We are a hard-tech engineering outfit, we deliver scientific clarity on complex topics.

1 comments

So you agree that you have no way to confirm whether those websites honor or do not honor the do-not-sell-my-info choice. You are simply checking whether they set cookies or not, without knowing whether the data is sold or not on the backend.
We run scientific audits that provide evidence of specific data transfers under specific network conditions.
Your marketing should specifically say "We track cookies" (or if you wanna get punchy about it, "We track cookies so cookies don't track you") so potential customers know exactly what they're getting. For the purposes of legal compliance, this is pretty irrelevant. There may be people that want to know that the existing laws and company's compliance to them doesn't actually stop the cookies from being sent, but your privacy report says the companies are "Our findings reveal major technology companies simply ignore globally defined opt-out signals, raising the spectre of industrial-scale non-compliance with California requirements", which is untrue and potentially opens you up to libel claims. They are not ignoring the laws, they are complying with the laws in a way that may or may not be what the consumer actually cares about.

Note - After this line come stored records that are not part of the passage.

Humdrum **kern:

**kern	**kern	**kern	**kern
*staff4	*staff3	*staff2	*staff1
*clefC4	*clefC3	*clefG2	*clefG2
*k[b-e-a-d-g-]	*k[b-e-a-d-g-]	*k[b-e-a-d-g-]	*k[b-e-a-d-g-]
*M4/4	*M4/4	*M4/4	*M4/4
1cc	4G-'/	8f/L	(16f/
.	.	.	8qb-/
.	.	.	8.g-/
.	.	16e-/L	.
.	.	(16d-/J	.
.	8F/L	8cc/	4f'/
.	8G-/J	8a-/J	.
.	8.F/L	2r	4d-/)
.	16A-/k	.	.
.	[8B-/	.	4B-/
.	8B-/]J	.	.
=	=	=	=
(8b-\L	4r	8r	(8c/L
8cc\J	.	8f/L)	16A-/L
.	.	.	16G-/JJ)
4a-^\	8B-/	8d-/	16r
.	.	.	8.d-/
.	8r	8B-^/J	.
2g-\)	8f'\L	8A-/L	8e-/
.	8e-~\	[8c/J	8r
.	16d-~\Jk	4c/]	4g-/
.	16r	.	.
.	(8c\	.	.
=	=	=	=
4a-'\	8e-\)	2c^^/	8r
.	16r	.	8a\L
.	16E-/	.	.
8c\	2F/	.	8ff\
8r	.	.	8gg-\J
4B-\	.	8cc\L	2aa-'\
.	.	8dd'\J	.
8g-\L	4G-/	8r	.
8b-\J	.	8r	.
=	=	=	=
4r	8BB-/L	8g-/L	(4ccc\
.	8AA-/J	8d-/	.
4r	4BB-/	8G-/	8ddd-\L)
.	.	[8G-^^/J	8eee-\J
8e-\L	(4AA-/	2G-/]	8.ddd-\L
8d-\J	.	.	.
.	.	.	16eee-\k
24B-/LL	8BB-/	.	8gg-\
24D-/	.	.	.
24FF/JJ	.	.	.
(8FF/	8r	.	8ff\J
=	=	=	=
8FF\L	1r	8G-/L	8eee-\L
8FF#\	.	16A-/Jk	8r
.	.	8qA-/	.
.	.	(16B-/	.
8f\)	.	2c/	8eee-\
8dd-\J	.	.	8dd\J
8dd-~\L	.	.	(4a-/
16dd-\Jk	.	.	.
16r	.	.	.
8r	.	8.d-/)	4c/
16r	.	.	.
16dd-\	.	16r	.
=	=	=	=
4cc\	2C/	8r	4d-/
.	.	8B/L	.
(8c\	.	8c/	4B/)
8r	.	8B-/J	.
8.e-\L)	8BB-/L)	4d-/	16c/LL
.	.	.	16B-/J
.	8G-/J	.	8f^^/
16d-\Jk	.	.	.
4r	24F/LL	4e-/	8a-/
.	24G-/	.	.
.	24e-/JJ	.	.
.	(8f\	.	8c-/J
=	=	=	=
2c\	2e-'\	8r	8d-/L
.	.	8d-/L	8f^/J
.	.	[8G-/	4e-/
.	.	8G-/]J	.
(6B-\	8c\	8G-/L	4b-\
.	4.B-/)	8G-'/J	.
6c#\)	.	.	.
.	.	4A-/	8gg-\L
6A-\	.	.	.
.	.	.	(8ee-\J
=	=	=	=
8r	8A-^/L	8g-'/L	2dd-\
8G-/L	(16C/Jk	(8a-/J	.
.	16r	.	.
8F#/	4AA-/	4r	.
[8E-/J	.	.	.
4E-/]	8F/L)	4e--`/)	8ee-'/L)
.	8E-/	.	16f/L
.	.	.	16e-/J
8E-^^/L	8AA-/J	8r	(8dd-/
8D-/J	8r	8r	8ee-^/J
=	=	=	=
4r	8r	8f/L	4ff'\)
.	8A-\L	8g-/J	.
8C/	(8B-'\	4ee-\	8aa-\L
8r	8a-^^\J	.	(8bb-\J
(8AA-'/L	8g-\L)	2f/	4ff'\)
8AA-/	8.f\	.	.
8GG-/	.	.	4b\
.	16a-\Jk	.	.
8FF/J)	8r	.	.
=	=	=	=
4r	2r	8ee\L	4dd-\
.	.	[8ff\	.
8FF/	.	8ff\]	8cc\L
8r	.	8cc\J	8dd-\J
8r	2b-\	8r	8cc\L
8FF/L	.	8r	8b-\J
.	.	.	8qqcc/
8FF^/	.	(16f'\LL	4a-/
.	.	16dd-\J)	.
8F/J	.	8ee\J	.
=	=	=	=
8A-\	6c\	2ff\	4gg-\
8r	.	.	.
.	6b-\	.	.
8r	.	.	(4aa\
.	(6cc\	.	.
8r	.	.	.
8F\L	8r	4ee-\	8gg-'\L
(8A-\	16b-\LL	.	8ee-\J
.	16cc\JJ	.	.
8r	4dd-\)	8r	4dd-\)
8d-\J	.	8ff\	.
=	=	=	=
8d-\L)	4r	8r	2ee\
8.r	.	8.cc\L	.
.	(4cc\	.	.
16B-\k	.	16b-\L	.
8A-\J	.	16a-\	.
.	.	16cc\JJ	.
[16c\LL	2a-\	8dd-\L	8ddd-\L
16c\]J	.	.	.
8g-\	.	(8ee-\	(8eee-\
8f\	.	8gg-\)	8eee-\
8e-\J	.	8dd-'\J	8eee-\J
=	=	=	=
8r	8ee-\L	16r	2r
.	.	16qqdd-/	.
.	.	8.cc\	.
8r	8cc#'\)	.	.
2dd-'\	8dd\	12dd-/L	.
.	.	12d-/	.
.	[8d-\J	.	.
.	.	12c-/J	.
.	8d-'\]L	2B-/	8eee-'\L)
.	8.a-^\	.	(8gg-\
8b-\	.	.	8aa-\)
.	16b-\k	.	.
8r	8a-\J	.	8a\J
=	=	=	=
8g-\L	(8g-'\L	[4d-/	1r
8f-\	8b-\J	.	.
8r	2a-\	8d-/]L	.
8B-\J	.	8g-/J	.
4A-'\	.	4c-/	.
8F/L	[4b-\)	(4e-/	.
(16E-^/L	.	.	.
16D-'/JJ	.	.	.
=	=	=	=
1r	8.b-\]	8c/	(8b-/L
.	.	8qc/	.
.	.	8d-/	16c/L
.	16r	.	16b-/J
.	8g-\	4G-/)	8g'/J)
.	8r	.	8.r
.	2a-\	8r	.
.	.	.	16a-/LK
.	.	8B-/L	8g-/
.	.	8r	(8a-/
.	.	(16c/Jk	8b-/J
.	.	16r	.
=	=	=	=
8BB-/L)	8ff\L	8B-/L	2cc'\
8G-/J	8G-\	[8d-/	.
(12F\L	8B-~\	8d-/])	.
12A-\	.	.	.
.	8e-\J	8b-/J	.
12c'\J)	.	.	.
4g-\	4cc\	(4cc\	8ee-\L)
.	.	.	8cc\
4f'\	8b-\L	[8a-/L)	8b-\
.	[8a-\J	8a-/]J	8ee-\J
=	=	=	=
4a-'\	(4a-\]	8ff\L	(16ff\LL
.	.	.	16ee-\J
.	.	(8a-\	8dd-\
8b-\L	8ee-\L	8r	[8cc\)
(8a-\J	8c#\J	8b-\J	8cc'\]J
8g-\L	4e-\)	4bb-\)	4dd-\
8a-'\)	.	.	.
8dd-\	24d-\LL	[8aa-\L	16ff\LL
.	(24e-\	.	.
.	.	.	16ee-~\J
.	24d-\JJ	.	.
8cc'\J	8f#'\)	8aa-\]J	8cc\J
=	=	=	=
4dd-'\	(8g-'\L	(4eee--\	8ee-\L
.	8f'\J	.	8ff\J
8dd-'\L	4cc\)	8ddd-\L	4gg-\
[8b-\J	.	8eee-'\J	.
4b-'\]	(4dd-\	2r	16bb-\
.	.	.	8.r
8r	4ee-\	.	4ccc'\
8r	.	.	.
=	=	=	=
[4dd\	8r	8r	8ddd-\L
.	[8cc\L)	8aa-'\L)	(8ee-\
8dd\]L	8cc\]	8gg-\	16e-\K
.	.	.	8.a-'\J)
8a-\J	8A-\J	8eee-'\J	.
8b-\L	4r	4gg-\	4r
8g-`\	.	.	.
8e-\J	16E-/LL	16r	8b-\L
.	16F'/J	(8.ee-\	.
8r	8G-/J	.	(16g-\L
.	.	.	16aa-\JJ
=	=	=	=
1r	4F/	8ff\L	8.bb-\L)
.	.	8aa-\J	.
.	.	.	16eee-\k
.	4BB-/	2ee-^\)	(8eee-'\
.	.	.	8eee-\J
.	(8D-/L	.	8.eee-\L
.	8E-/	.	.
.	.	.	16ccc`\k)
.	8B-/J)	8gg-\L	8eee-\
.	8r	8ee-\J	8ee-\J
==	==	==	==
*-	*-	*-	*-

Do you have any legal experience, evidence, or case history to support your perspective? You assert that the statement "Our findings reveal major technology companies simply ignore globally defined opt-out signals, raising the spectre of industrial-scale non-compliance with California requirements" is untrue -- how do you know? Do you think everything found in the discovery process would agree? Do you think a company with a history of privacy violations would actually go through with a lawsuit where they'd have to definitively prove they don't? What about proving malice, that webXray knew their statements were false or acted with reckless disregard for their truth? What about the risk of filing a suit where California's anti-SLAPP statue would probably apply?